Input data Block Start

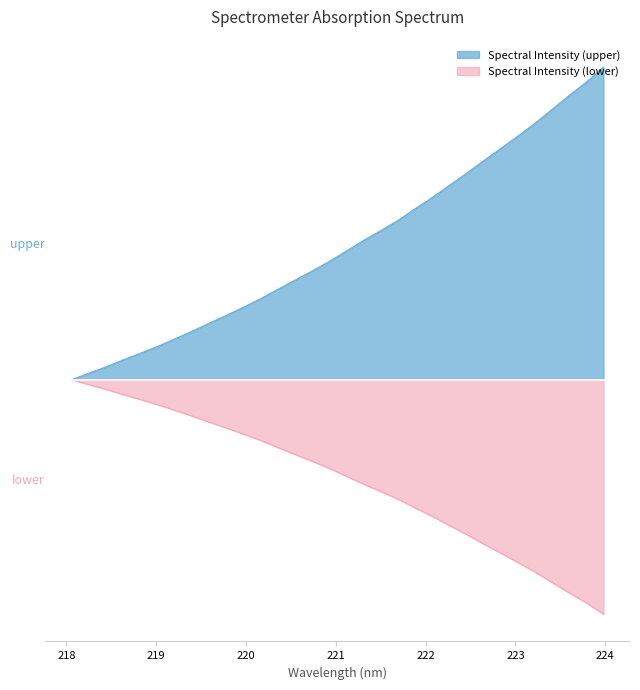

How many values are below 0?

31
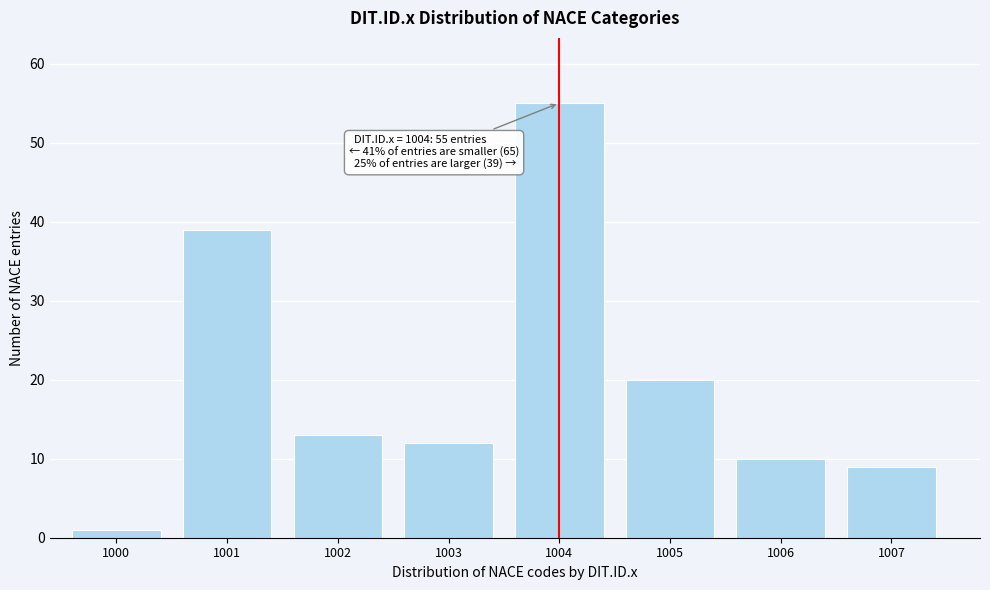

Reading left to right, extract all data points from this chart.

1000=1	1001=39	1002=13	1003=12	1004=55	1005=20	1006=10	1007=9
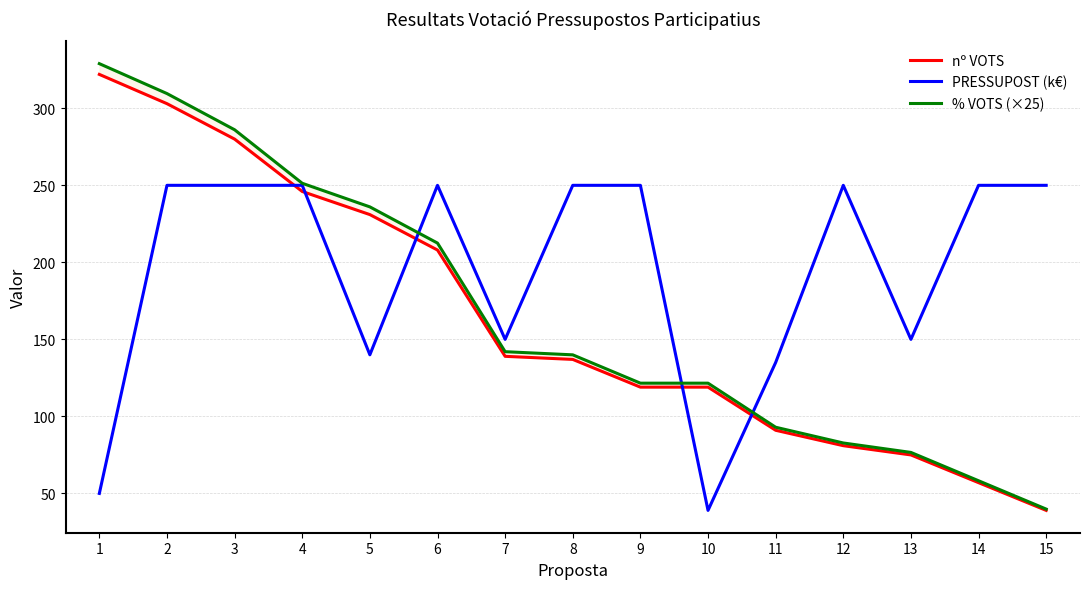

What are all the series names shown in the legend?

nº VOTS, PRESSUPOST (k€), % VOTS (×25)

Input data Block End

About this task:
Rewrite the listing above, renaming "legend" to "key" and leaving every other character unchanged. Omit the pictures from your output.

Response to this task:
How many values are below 0?

31

Reading left to right, extract all data points from this chart.

1000=1	1001=39	1002=13	1003=12	1004=55	1005=20	1006=10	1007=9

What are all the series names shown in the key?

nº VOTS, PRESSUPOST (k€), % VOTS (×25)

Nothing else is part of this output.